All entries below must be reproduced without a single change.

DATASET EXCERPTS Start Marker

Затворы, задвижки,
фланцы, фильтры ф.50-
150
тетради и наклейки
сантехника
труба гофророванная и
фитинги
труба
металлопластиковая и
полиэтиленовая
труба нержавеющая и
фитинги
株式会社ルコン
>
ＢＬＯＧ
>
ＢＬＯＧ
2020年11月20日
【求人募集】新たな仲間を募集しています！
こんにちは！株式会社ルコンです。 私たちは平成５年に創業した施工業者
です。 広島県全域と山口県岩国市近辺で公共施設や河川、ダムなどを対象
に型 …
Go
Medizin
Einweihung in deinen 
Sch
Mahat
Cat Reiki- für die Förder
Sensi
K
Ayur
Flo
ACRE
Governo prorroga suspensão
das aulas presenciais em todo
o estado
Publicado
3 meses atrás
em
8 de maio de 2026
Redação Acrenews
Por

DATASET EXCERPTS End Marker

- _OUTPUT FOR THIS TASK_
Затворы, задвижки,
фланцы, фильтры ф.50-
150
тетради и наклейки
сантехника
труба гофророванная и
фитинги
труба
металлопластиковая и
полиэтиленовая
труба нержавеющая и
фитинги
株式会社ルコン
>
ＢＬＯＧ
>
ＢＬＯＧ
2020年11月20日
【求人募集】新たな仲間を募集しています！
こんにちは！株式会社ルコンです。 私たちは平成５年に創業した施工業者
です。 広島県全域と山口県岩国市近辺で公共施設や河川、ダムなどを対象
に型 …
Go
Medizin
Einweihung in deinen 
Sch
Mahat
Cat Reiki- für die Förder
Sensi
K
Ayur
Flo
ACRE
Governo prorroga suspensão
das aulas presenciais em todo
o estado
Publicado
3 meses atrás
em
8 de maio de 2026
Redação Acrenews
Por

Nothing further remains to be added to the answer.